Cisco has released a new software version, 8.2, for the ASA that includes many new features, one of which is a Botnet Traffic Filter (license required). Botnets can be quite troublesome to corporations as the infected hosts are often difficult to identify. With this new traffic filter feature, this identification may be easier, but the skeptic in me wonders if this is too good to be true.
As always, Cisco recommends a defense-in-depth model with this new feature being but one of your many security detection and mitigation tools. That being said, let’s look a bit deeper into how this Botnet Traffic Filter works.
The Cisco ASA Botnet Traffic Filter looks for command and control traffic that is being sent from an infected host to a remote server. It looks at all IP addresses, ports, and protocols and then classifies the traffic based on an internal database that is continuously updated with malicious IP addresses and domain names. Once the hosts sending this data to the command and control server have been identified, you can mitigate the traffic via normal mechanisms, such as ACLs, or “shun” and then clean the infected host.
There are three main components of the ASA Botnet Traffic Filter:
- Blacklist data
- Traffic classification and reporting
- DNS snooping
The Botnet Traffic Filter relies heavily on the work done by the Cisco Security Intelligence Operations Center (CSIOC). This center is purported to have the largest footprint of security devices in the world, the largest and most dynamic collection of intelligence data from both Cisco and third-party reporting, as well as the largest investment of resources dedicated to dynamic threats. The CSIOC produces a database of “known malicious” domain names and IP addresses. This database is periodically updated and dynamically downloaded to the ASA. Additionally, you can configure your own blacklist and whitelist (known good) as needed for your specific environment.
Traffic classification and reporting
Traffic transiting the ASA is compared against these lists for source and destination IP addresses and ports. Blacklist matches are logged by the ASDM and sent to your syslog server. The ASDM can then report statistically on the malicious site traffic as well as the infected hosts.

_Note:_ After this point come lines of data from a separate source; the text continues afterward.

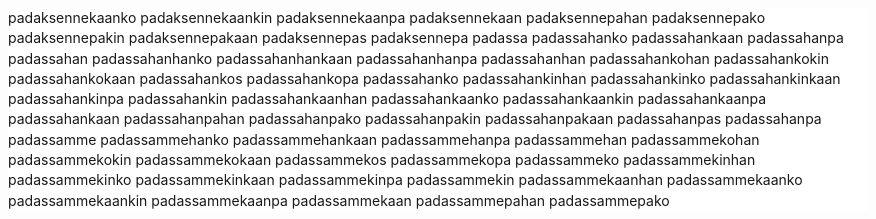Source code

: padaksennekaanko
padaksennekaankin
padaksennekaanpa
padaksennekaan
padaksennepahan
padaksennepako
padaksennepakin
padaksennepakaan
padaksennepas
padaksennepa
padassa
padassahanko
padassahankaan
padassahanpa
padassahan
padassahanhanko
padassahanhankaan
padassahanhanpa
padassahanhan
padassahankohan
padassahankokin
padassahankokaan
padassahankos
padassahankopa
padassahanko
padassahankinhan
padassahankinko
padassahankinkaan
padassahankinpa
padassahankin
padassahankaanhan
padassahankaanko
padassahankaankin
padassahankaanpa
padassahankaan
padassahanpahan
padassahanpako
padassahanpakin
padassahanpakaan
padassahanpas
padassahanpa
padassamme
padassammehanko
padassammehankaan
padassammehanpa
padassammehan
padassammekohan
padassammekokin
padassammekokaan
padassammekos
padassammekopa
padassammeko
padassammekinhan
padassammekinko
padassammekinkaan
padassammekinpa
padassammekin
padassammekaanhan
padassammekaanko
padassammekaankin
padassammekaanpa
padassammekaan
padassammepahan
padassammepako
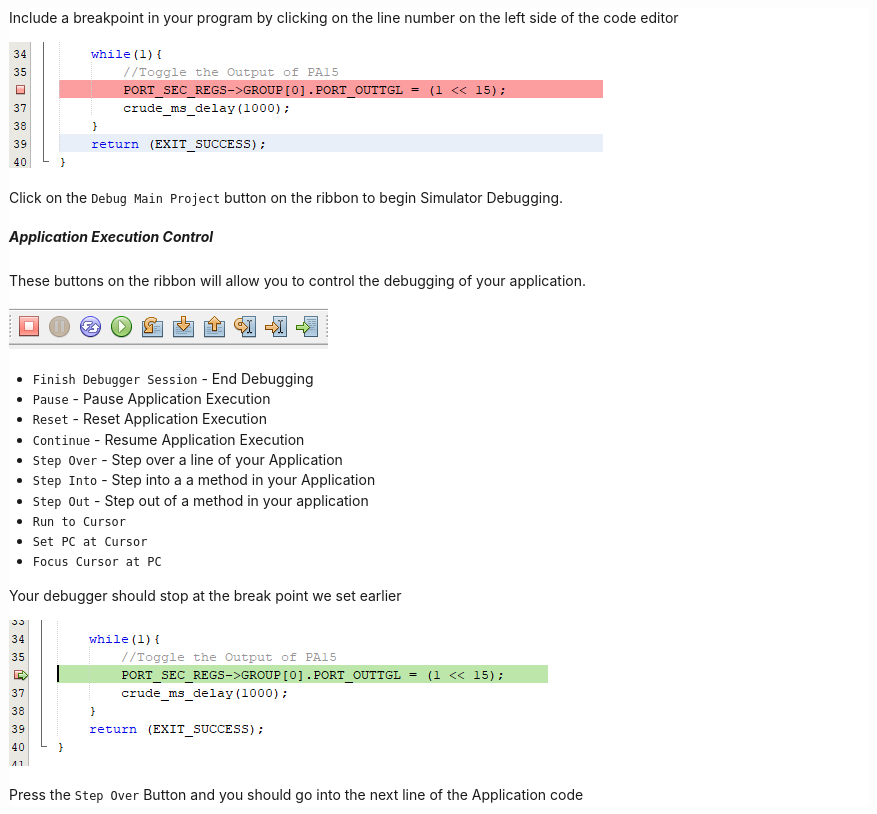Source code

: Include a breakpoint in your program by clicking on the line number on the left side of the code editor

![alt text](images/BMBreakpointHIt.png)

Click on the `Debug Main Project` button on the ribbon to begin Simulator Debugging.

##### Application Execution Control

These buttons on the ribbon will allow you to control the debugging of your application.

![alt text](images/DebuggerButtons.png)

- `Finish Debugger Session` - End Debugging
- `Pause` - Pause Application Execution
- `Reset` - Reset Application Execution
- `Continue` - Resume Application Execution
- `Step Over` - Step over a line of your Application
- `Step Into` - Step into a a method in your Application
- `Step Out` - Step out of a method in your application
- `Run to Cursor`
- `Set PC at Cursor`
- `Focus Cursor at PC`

Your debugger should stop at the break point we set earlier

![alt text](images/BMBreakpoint.png)

Press the `Step Over` Button and you should go into the next line of the Application code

DNS snooping is used to map IP addresses to domain names that are contained in the dynamic database or local lists. DNS snooping looks at UPD (not TCP) DNS replies and builds a DNSRC (DNS Reverse Cache) that maps the IP addresses to the domain names. Note: This should be enabled only for Internet-facing interfaces as the blacklist database only contains Internet routable IP addresses (versus internal IP addresses).
Some questions remain
This new software is available for all ASA models, but be sure to read the release notes as there are memory recommendations for the 5505 and 5510 models.
Now, the truth is that I have not implemented this feature as yet, but a few questions come quickly to mind. Reflecting on my own previous Botnet Traffic work, I wonder…
- How big is the blacklist database?
- How often is it updated?
- What impact will this filter have on my system performance and throughput?
- What will the false positive rate be?
- How can I verify (validate) alerts?
Guess I’ll have to fire up my lab equipment and update you with my findings. In the meantime, check out the other new features of the Cisco ASA 8.2 software release. And if you’ve already tried this feature, let us know what you’ve found. Happy Hunting!